ASSIGNED TASK | Using the line with "000400: 1.4894 -> 1.4895" as your starting point, transcribe it and each line beneath it word for word until the records run out, without pictures.

DATA SUPPLIED |

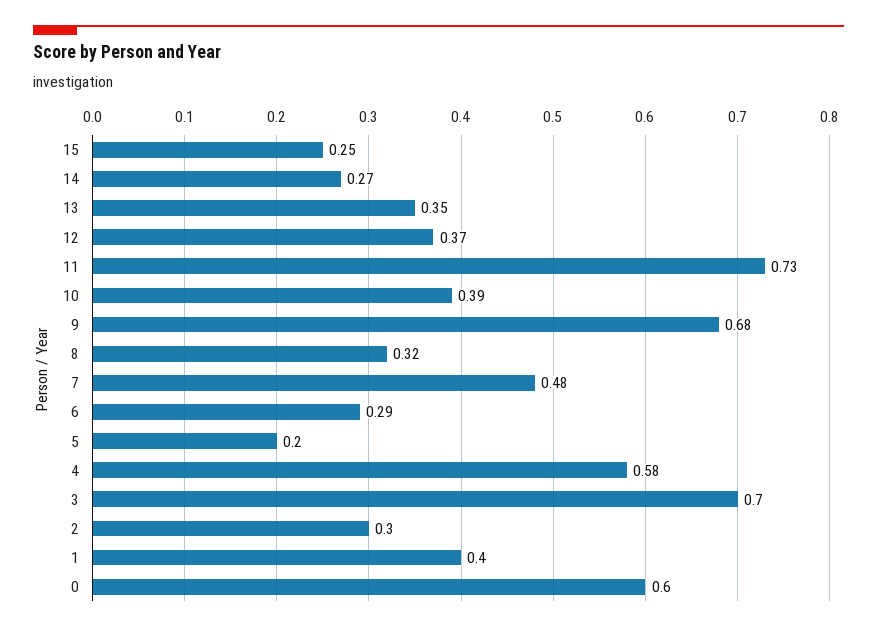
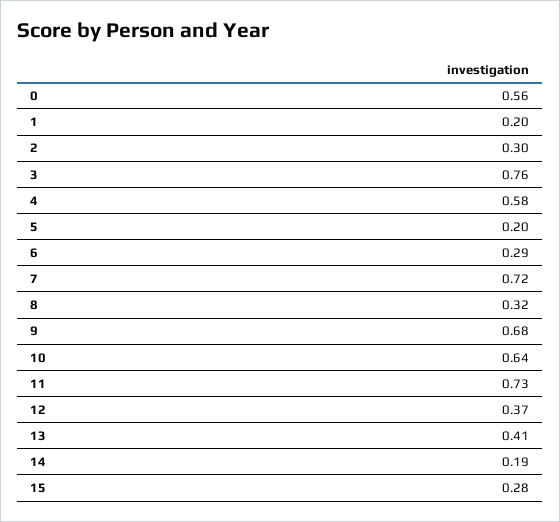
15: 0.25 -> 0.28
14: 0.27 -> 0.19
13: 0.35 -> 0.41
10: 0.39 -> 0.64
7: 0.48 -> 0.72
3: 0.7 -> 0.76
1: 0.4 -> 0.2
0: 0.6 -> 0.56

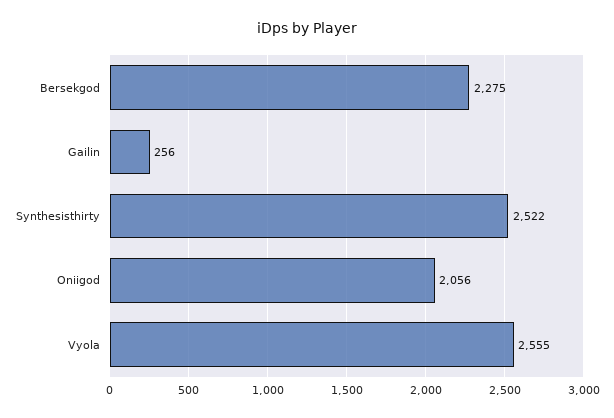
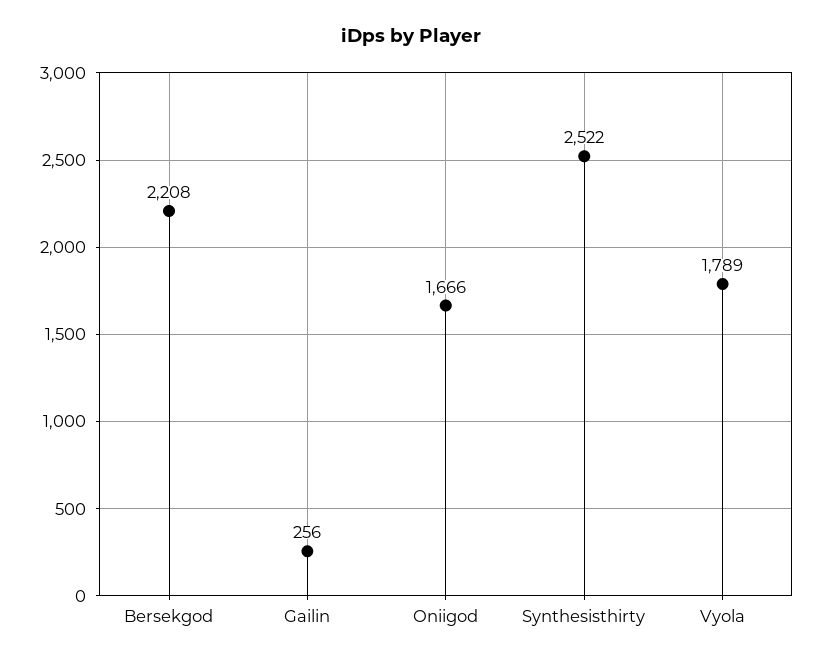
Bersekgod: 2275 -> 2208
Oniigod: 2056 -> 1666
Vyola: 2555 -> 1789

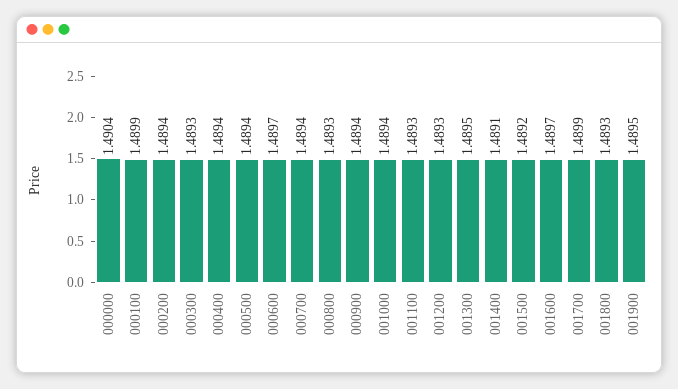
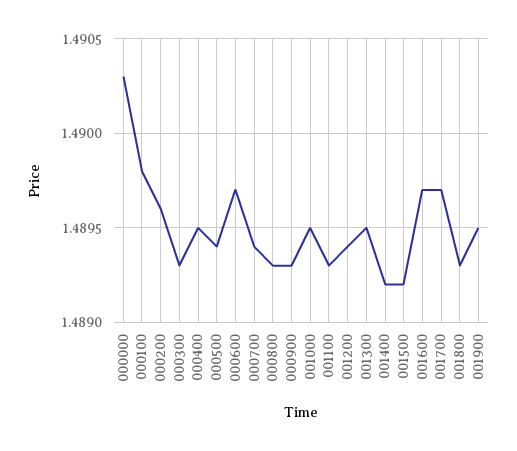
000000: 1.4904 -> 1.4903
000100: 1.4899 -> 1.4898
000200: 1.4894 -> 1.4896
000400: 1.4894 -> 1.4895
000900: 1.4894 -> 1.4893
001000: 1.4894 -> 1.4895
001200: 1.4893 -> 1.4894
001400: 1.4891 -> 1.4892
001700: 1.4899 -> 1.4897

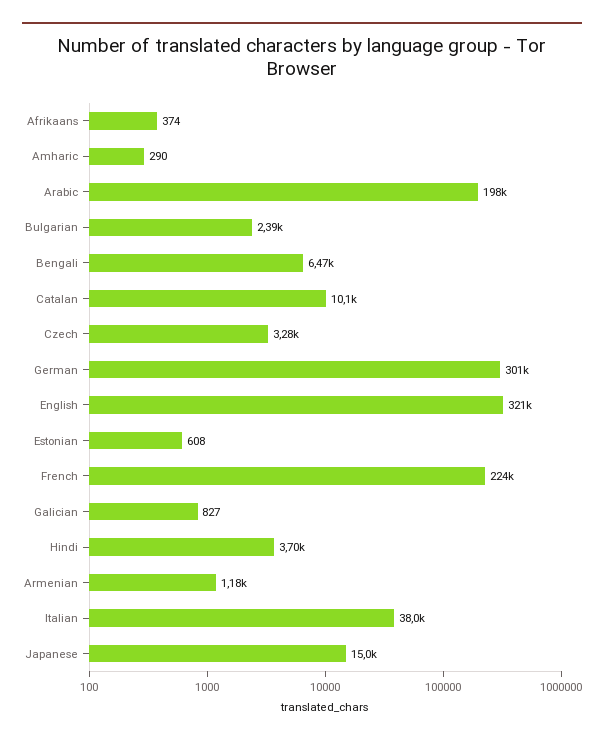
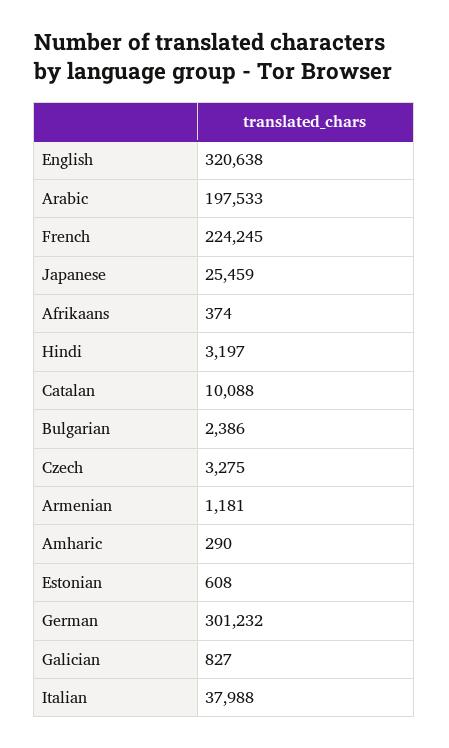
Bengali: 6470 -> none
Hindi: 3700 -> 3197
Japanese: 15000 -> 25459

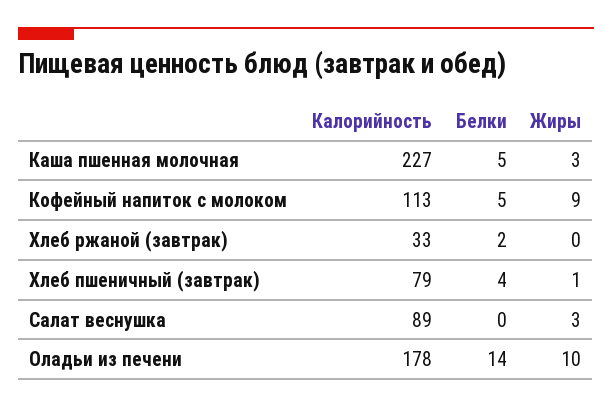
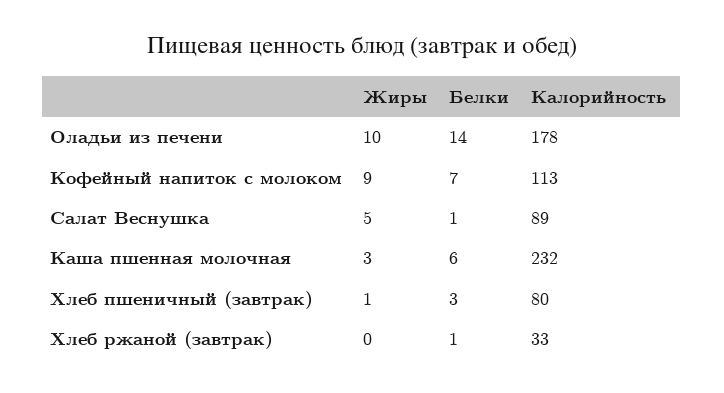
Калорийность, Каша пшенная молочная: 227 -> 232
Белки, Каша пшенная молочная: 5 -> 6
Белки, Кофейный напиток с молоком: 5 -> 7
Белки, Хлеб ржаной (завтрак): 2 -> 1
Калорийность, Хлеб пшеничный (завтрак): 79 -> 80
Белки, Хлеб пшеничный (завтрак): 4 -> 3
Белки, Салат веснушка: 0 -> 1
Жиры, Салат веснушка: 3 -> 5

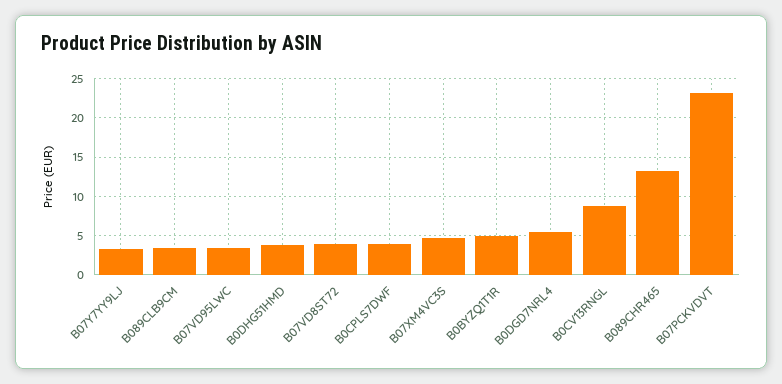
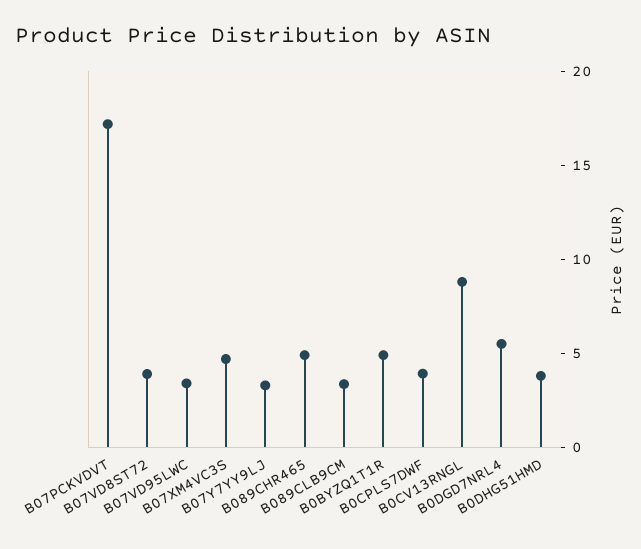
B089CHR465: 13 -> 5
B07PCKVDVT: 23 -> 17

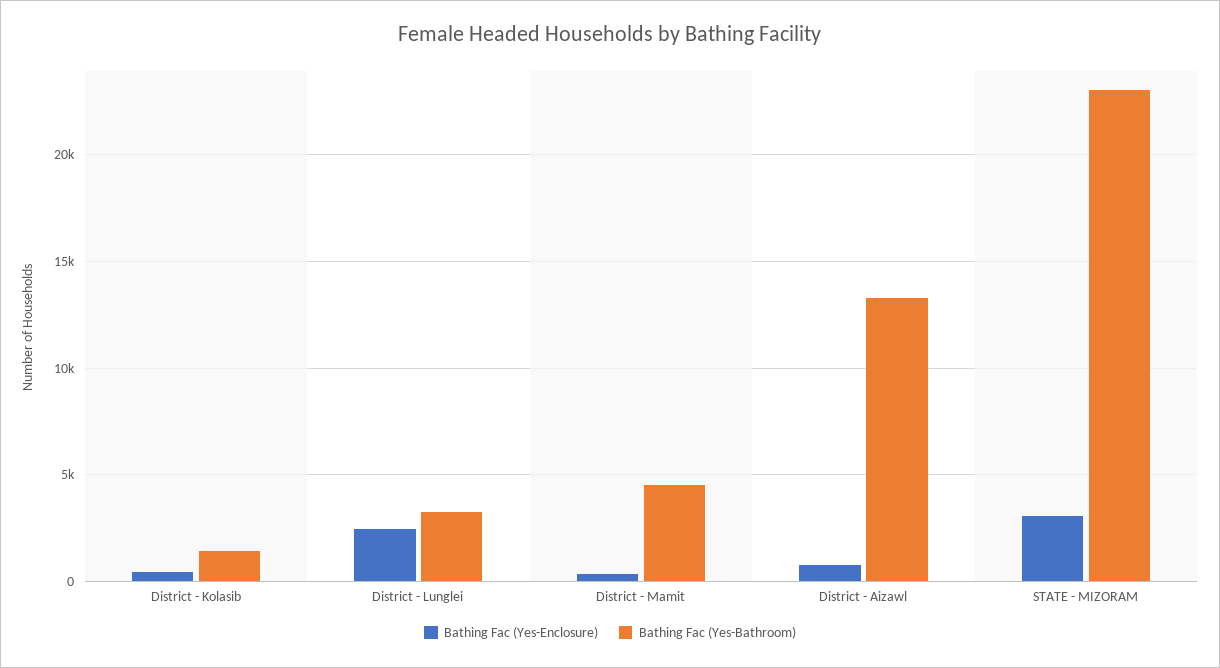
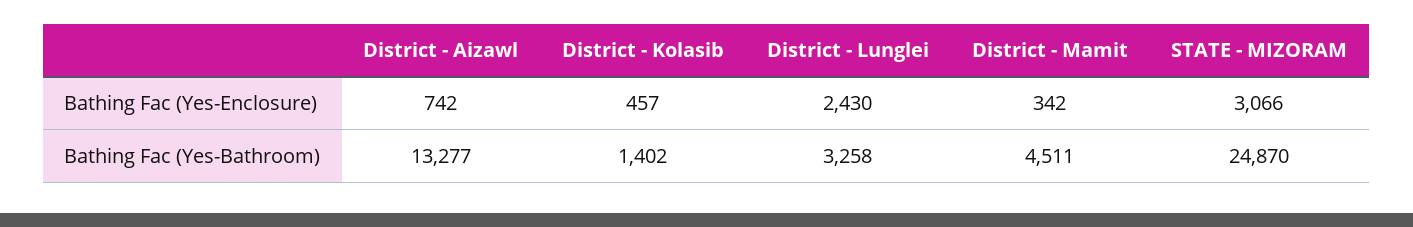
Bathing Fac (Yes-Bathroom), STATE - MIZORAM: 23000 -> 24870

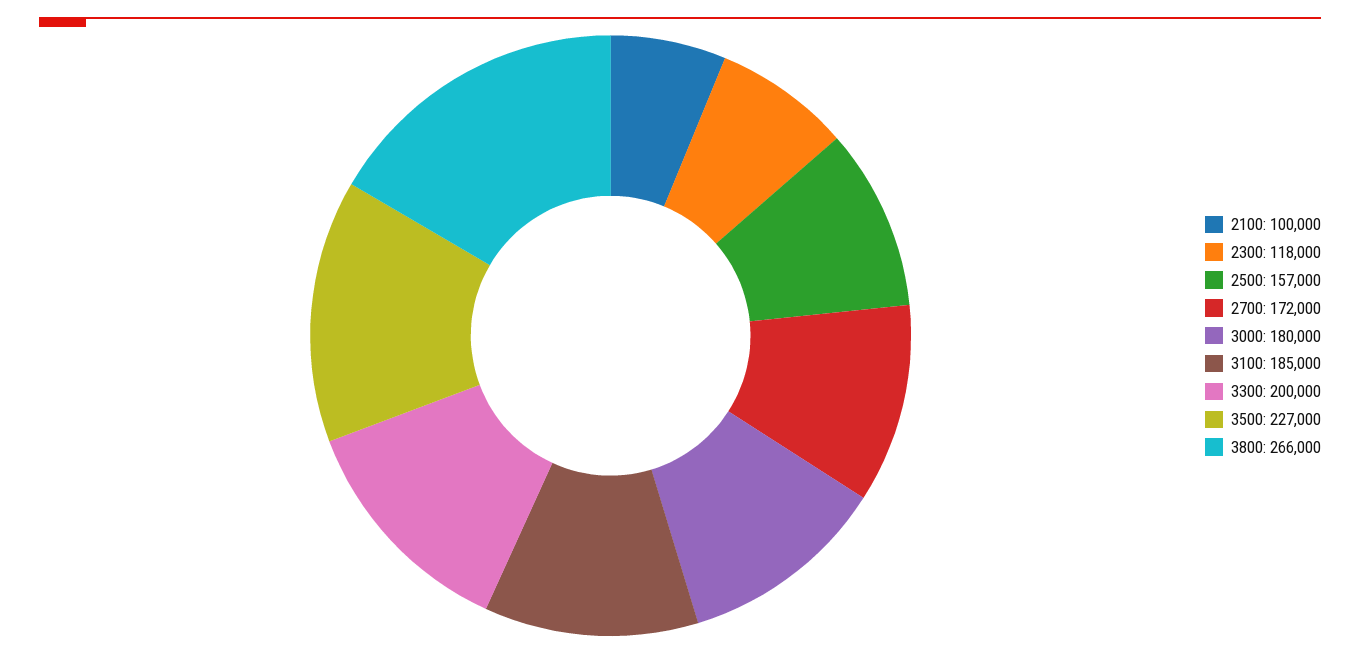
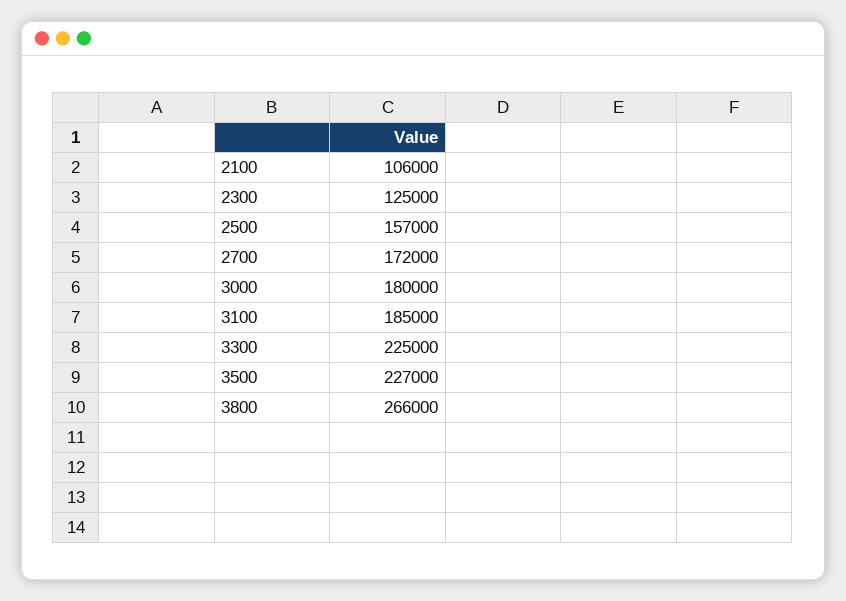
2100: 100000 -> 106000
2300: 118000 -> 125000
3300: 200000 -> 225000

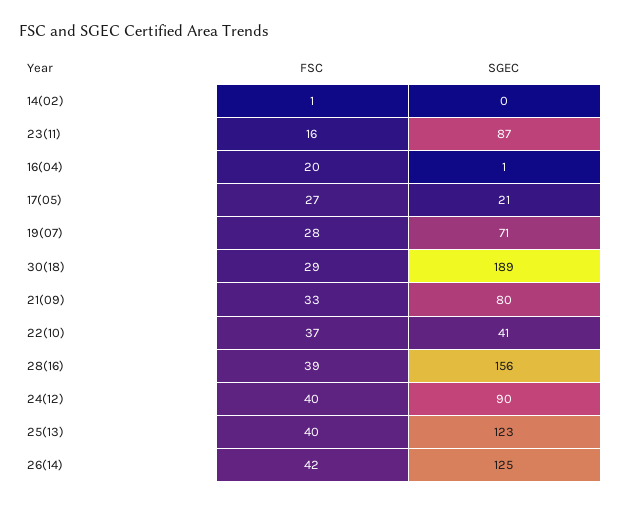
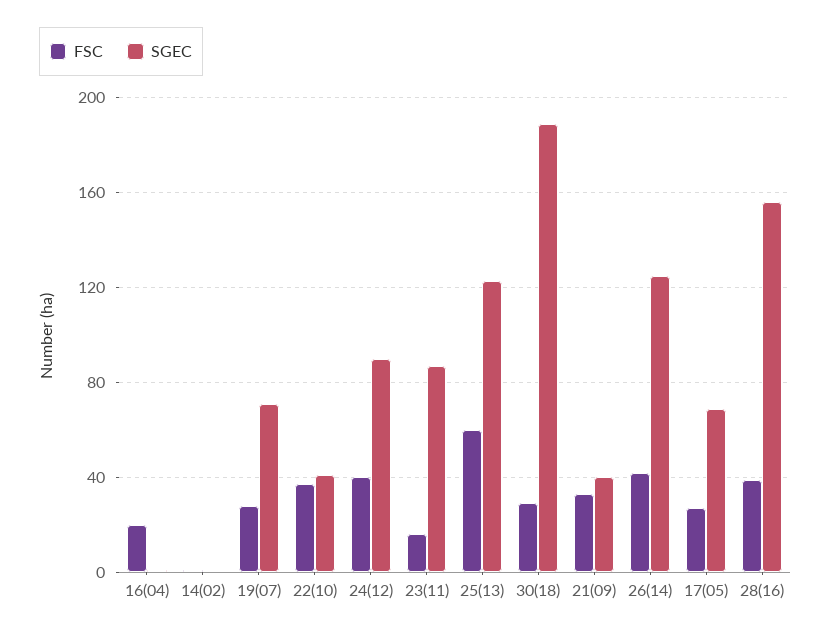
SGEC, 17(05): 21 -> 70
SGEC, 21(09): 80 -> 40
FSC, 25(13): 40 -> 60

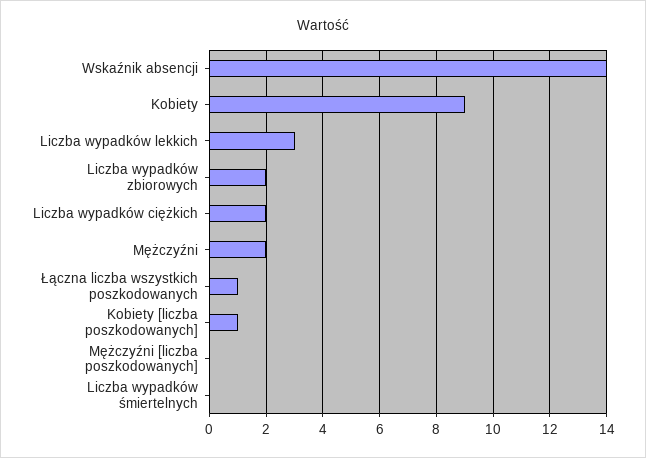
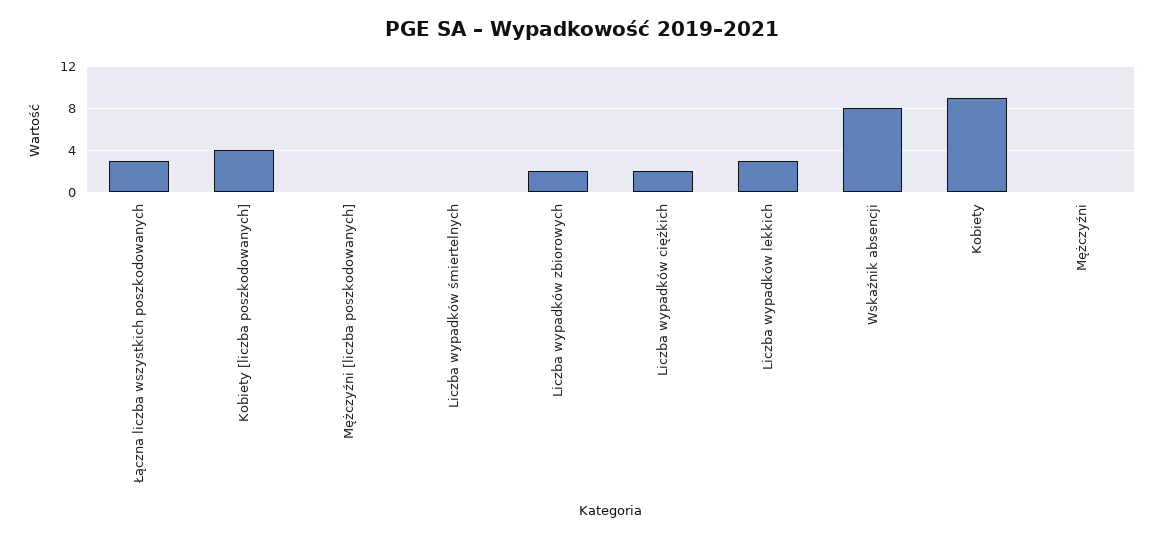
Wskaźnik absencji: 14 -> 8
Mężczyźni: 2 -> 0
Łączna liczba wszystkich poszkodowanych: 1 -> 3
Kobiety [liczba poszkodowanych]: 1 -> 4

RESULT OF THE EXERCISE |
000400: 1.4894 -> 1.4895
000900: 1.4894 -> 1.4893
001000: 1.4894 -> 1.4895
001200: 1.4893 -> 1.4894
001400: 1.4891 -> 1.4892
001700: 1.4899 -> 1.4897

Bengali: 6470 -> none
Hindi: 3700 -> 3197
Japanese: 15000 -> 25459

Калорийность, Каша пшенная молочная: 227 -> 232
Белки, Каша пшенная молочная: 5 -> 6
Белки, Кофейный напиток с молоком: 5 -> 7
Белки, Хлеб ржаной (завтрак): 2 -> 1
Калорийность, Хлеб пшеничный (завтрак): 79 -> 80
Белки, Хлеб пшеничный (завтрак): 4 -> 3
Белки, Салат веснушка: 0 -> 1
Жиры, Салат веснушка: 3 -> 5

B089CHR465: 13 -> 5
B07PCKVDVT: 23 -> 17

Bathing Fac (Yes-Bathroom), STATE - MIZORAM: 23000 -> 24870

2100: 100000 -> 106000
2300: 118000 -> 125000
3300: 200000 -> 225000

SGEC, 17(05): 21 -> 70
SGEC, 21(09): 80 -> 40
FSC, 25(13): 40 -> 60

Wskaźnik absencji: 14 -> 8
Mężczyźni: 2 -> 0
Łączna liczba wszystkich poszkodowanych: 1 -> 3
Kobiety [liczba poszkodowanych]: 1 -> 4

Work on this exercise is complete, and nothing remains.